→ **The problem**: Restate word for word the section of the entries that opens at the line containing "glamourösen Vergangenheit." and closes at the line containing "أضاف الموقع أنه", both lines kept, pictures dropped.

→ **Data for the task**:
▬▬▬▬▬▬▬▬▬▬

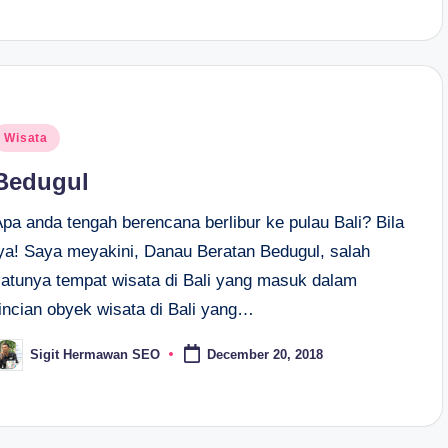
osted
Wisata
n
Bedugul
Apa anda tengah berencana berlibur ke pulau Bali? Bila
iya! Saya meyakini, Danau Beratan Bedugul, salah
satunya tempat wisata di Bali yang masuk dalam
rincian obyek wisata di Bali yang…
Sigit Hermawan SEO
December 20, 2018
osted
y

▬▬▬▬▬▬▬▬▬▬

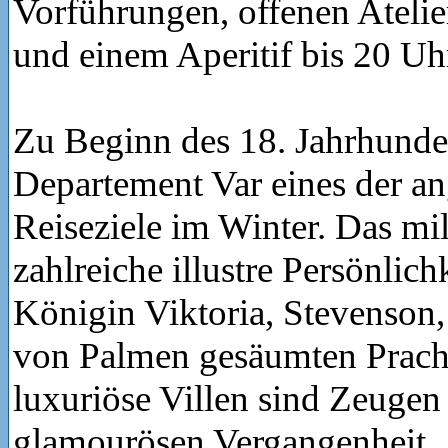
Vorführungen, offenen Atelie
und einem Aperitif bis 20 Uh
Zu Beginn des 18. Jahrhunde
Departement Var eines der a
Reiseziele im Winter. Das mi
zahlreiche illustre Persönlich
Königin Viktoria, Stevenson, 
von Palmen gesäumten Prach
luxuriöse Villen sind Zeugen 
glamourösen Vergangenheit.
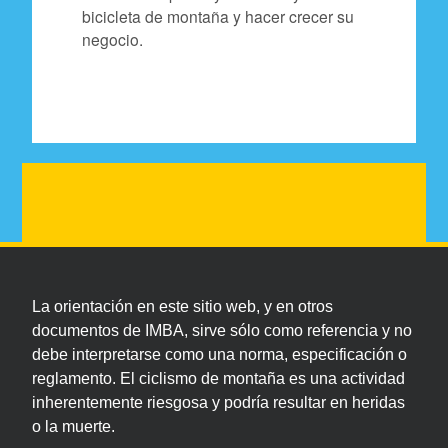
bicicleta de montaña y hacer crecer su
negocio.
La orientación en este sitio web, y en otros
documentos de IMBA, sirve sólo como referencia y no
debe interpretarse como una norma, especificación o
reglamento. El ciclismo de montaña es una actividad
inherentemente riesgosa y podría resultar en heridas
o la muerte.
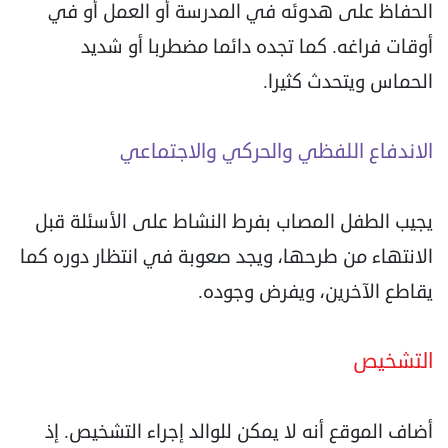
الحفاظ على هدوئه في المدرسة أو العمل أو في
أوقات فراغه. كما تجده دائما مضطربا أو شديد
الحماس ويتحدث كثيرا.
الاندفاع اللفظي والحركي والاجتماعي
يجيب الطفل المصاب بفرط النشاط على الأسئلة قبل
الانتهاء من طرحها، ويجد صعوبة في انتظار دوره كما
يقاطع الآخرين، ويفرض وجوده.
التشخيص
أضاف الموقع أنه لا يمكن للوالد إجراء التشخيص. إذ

▬▬▬▬▬▬▬▬▬▬

→ **Task result**:
glamourösen Vergangenheit.
bicicleta de montaña y hacer crecer su
negocio.
La orientación en este sitio web, y en otros
documentos de IMBA, sirve sólo como referencia y no
debe interpretarse como una norma, especificación o
reglamento. El ciclismo de montaña es una actividad
inherentemente riesgosa y podría resultar en heridas
o la muerte.
الحفاظ على هدوئه في المدرسة أو العمل أو في
أوقات فراغه. كما تجده دائما مضطربا أو شديد
الحماس ويتحدث كثيرا.
الاندفاع اللفظي والحركي والاجتماعي
يجيب الطفل المصاب بفرط النشاط على الأسئلة قبل
الانتهاء من طرحها، ويجد صعوبة في انتظار دوره كما
يقاطع الآخرين، ويفرض وجوده.
التشخيص
أضاف الموقع أنه لا يمكن للوالد إجراء التشخيص. إذ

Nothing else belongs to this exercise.